- Records supplied
# # # # # # #

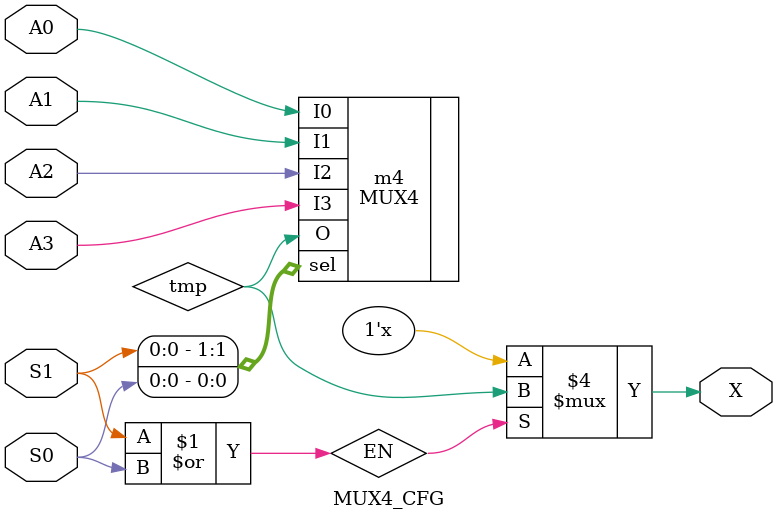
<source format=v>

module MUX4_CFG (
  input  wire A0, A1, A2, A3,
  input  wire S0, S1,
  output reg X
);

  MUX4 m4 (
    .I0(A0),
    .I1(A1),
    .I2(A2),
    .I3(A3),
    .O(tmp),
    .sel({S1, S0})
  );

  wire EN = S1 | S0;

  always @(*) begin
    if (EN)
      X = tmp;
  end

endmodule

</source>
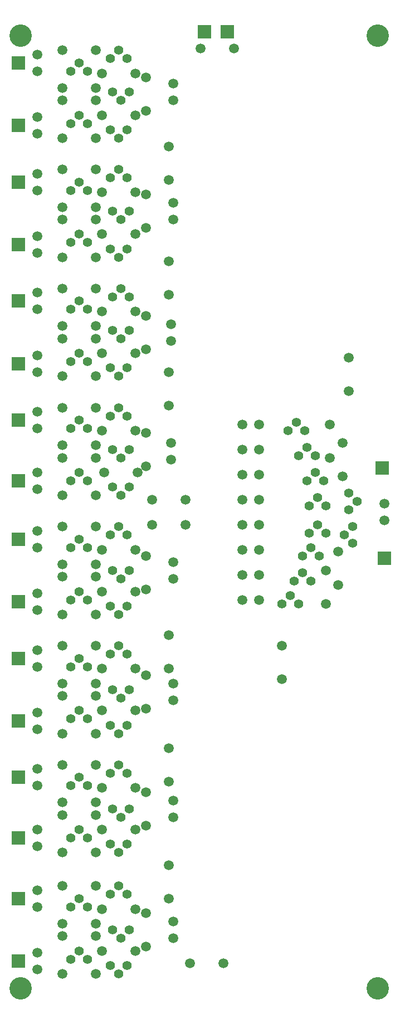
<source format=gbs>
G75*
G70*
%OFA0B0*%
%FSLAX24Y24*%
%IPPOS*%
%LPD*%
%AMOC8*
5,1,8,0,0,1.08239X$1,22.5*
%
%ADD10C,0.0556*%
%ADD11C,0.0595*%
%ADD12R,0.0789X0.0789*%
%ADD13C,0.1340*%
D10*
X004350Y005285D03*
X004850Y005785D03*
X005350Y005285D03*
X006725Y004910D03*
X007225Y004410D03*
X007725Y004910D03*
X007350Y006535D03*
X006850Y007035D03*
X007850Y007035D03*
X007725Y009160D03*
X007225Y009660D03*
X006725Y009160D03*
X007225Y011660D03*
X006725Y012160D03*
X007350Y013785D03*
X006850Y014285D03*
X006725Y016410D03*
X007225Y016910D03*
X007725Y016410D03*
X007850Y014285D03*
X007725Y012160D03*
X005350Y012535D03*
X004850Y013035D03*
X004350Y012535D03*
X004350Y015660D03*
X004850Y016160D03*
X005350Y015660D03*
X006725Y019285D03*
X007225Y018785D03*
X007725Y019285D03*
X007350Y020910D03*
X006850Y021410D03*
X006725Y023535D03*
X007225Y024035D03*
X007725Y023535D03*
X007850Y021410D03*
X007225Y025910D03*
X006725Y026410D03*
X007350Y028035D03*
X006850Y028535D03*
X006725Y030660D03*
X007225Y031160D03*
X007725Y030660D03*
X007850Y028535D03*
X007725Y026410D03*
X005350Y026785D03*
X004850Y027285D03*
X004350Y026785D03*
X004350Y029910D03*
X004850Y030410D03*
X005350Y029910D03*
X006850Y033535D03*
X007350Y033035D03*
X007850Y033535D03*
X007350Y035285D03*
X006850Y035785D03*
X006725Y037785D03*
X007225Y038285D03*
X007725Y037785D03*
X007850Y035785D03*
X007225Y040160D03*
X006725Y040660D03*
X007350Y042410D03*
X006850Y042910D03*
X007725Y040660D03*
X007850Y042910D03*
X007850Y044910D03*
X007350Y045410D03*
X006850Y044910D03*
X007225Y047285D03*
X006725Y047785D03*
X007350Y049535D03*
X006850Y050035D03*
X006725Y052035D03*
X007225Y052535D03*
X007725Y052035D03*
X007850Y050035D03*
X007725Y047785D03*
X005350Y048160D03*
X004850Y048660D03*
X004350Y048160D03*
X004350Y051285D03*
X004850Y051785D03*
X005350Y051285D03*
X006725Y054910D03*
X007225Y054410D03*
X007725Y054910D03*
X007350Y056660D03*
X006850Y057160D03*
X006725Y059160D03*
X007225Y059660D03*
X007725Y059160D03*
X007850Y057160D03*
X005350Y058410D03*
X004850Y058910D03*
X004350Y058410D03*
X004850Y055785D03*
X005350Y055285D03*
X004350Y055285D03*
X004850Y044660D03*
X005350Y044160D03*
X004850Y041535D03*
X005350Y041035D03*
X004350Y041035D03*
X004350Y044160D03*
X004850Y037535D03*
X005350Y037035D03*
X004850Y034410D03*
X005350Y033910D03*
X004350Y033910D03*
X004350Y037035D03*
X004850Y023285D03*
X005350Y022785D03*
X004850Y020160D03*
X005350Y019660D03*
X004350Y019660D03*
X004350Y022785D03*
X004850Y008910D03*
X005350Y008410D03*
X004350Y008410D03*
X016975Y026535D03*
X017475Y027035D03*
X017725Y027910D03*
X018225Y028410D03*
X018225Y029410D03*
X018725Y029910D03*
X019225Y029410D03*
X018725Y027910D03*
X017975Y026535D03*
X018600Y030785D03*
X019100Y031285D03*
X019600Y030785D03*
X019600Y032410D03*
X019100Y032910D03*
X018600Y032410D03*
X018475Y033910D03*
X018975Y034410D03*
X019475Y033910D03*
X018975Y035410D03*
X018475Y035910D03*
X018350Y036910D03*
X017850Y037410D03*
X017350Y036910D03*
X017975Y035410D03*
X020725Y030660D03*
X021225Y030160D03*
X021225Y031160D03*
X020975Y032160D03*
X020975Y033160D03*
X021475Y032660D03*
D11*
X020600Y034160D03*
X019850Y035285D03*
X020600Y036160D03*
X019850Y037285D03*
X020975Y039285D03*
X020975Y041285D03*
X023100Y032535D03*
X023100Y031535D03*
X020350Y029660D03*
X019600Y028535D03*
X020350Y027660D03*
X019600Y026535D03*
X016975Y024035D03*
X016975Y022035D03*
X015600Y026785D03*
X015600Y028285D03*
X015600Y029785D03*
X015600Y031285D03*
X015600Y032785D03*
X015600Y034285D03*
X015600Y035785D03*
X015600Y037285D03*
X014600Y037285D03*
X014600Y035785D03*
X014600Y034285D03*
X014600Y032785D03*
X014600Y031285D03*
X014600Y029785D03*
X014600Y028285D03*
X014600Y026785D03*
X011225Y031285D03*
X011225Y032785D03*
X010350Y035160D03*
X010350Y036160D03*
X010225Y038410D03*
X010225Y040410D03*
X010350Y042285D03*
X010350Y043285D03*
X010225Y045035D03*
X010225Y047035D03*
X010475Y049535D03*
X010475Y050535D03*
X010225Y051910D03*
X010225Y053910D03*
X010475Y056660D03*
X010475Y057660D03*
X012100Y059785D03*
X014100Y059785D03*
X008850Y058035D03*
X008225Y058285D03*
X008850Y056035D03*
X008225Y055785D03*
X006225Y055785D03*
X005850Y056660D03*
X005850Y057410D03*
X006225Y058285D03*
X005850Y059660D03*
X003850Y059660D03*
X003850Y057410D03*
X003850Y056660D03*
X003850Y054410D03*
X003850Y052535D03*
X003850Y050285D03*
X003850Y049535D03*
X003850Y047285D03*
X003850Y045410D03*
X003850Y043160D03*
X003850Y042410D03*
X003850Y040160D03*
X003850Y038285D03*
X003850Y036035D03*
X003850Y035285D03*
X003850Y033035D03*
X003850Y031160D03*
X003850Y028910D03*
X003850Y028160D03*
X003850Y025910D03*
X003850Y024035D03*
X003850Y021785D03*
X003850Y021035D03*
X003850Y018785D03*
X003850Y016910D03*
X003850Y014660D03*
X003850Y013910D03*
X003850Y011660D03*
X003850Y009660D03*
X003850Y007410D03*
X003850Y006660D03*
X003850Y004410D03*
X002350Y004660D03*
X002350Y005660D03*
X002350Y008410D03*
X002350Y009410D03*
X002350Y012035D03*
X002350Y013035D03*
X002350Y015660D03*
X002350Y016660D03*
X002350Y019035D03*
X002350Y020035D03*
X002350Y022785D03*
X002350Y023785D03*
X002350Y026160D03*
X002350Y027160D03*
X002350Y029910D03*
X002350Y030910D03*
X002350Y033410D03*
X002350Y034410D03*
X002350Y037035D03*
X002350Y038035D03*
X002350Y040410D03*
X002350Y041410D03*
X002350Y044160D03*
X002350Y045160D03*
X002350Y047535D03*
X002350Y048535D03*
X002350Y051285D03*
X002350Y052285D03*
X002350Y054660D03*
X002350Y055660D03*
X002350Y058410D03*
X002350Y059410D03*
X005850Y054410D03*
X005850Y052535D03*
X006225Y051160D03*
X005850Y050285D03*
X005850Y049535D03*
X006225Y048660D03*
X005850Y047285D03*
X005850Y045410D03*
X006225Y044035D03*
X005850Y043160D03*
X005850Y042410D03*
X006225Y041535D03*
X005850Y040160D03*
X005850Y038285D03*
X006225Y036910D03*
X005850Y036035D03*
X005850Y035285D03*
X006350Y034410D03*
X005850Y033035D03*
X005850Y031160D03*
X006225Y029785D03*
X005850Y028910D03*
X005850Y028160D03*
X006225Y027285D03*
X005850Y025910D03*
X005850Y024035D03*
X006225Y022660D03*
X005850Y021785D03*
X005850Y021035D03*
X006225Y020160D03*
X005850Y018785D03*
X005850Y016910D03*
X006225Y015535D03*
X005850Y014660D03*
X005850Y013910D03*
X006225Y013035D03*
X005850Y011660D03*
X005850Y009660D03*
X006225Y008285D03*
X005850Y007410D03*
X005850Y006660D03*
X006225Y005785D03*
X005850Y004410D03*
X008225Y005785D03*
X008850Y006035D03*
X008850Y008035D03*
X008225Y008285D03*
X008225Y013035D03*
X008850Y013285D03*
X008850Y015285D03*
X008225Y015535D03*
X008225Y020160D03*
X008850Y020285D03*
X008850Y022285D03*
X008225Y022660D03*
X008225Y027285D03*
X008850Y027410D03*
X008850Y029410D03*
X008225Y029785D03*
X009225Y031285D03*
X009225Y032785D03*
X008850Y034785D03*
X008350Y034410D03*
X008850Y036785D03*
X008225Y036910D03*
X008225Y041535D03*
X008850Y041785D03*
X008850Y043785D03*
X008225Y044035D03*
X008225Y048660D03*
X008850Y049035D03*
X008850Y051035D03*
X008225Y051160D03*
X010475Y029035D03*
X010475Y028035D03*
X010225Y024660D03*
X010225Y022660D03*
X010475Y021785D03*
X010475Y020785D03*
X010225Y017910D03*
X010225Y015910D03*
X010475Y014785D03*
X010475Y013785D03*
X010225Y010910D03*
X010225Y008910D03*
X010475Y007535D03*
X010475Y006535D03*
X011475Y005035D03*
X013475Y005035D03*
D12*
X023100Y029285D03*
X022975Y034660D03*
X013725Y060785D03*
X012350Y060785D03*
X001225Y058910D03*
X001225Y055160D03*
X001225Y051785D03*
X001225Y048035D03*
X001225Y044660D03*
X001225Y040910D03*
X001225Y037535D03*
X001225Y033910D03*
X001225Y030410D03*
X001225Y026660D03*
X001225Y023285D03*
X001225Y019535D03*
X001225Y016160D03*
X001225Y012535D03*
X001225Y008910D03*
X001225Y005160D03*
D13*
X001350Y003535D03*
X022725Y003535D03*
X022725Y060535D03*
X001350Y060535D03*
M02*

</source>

# # # # # # #

- Try it
Transcribe the opening line of the listing above, please, and every line after it through the line with "X004850Y048660D03*", word for word, without pictures.

- Task output
<source format=v>

module MUX4_CFG (
  input  wire A0, A1, A2, A3,
  input  wire S0, S1,
  output reg X
);

  MUX4 m4 (
    .I0(A0),
    .I1(A1),
    .I2(A2),
    .I3(A3),
    .O(tmp),
    .sel({S1, S0})
  );

  wire EN = S1 | S0;

  always @(*) begin
    if (EN)
      X = tmp;
  end

endmodule

</source>
<source format=gbs>
G75*
G70*
%OFA0B0*%
%FSLAX24Y24*%
%IPPOS*%
%LPD*%
%AMOC8*
5,1,8,0,0,1.08239X$1,22.5*
%
%ADD10C,0.0556*%
%ADD11C,0.0595*%
%ADD12R,0.0789X0.0789*%
%ADD13C,0.1340*%
D10*
X004350Y005285D03*
X004850Y005785D03*
X005350Y005285D03*
X006725Y004910D03*
X007225Y004410D03*
X007725Y004910D03*
X007350Y006535D03*
X006850Y007035D03*
X007850Y007035D03*
X007725Y009160D03*
X007225Y009660D03*
X006725Y009160D03*
X007225Y011660D03*
X006725Y012160D03*
X007350Y013785D03*
X006850Y014285D03*
X006725Y016410D03*
X007225Y016910D03*
X007725Y016410D03*
X007850Y014285D03*
X007725Y012160D03*
X005350Y012535D03*
X004850Y013035D03*
X004350Y012535D03*
X004350Y015660D03*
X004850Y016160D03*
X005350Y015660D03*
X006725Y019285D03*
X007225Y018785D03*
X007725Y019285D03*
X007350Y020910D03*
X006850Y021410D03*
X006725Y023535D03*
X007225Y024035D03*
X007725Y023535D03*
X007850Y021410D03*
X007225Y025910D03*
X006725Y026410D03*
X007350Y028035D03*
X006850Y028535D03*
X006725Y030660D03*
X007225Y031160D03*
X007725Y030660D03*
X007850Y028535D03*
X007725Y026410D03*
X005350Y026785D03*
X004850Y027285D03*
X004350Y026785D03*
X004350Y029910D03*
X004850Y030410D03*
X005350Y029910D03*
X006850Y033535D03*
X007350Y033035D03*
X007850Y033535D03*
X007350Y035285D03*
X006850Y035785D03*
X006725Y037785D03*
X007225Y038285D03*
X007725Y037785D03*
X007850Y035785D03*
X007225Y040160D03*
X006725Y040660D03*
X007350Y042410D03*
X006850Y042910D03*
X007725Y040660D03*
X007850Y042910D03*
X007850Y044910D03*
X007350Y045410D03*
X006850Y044910D03*
X007225Y047285D03*
X006725Y047785D03*
X007350Y049535D03*
X006850Y050035D03*
X006725Y052035D03*
X007225Y052535D03*
X007725Y052035D03*
X007850Y050035D03*
X007725Y047785D03*
X005350Y048160D03*
X004850Y048660D03*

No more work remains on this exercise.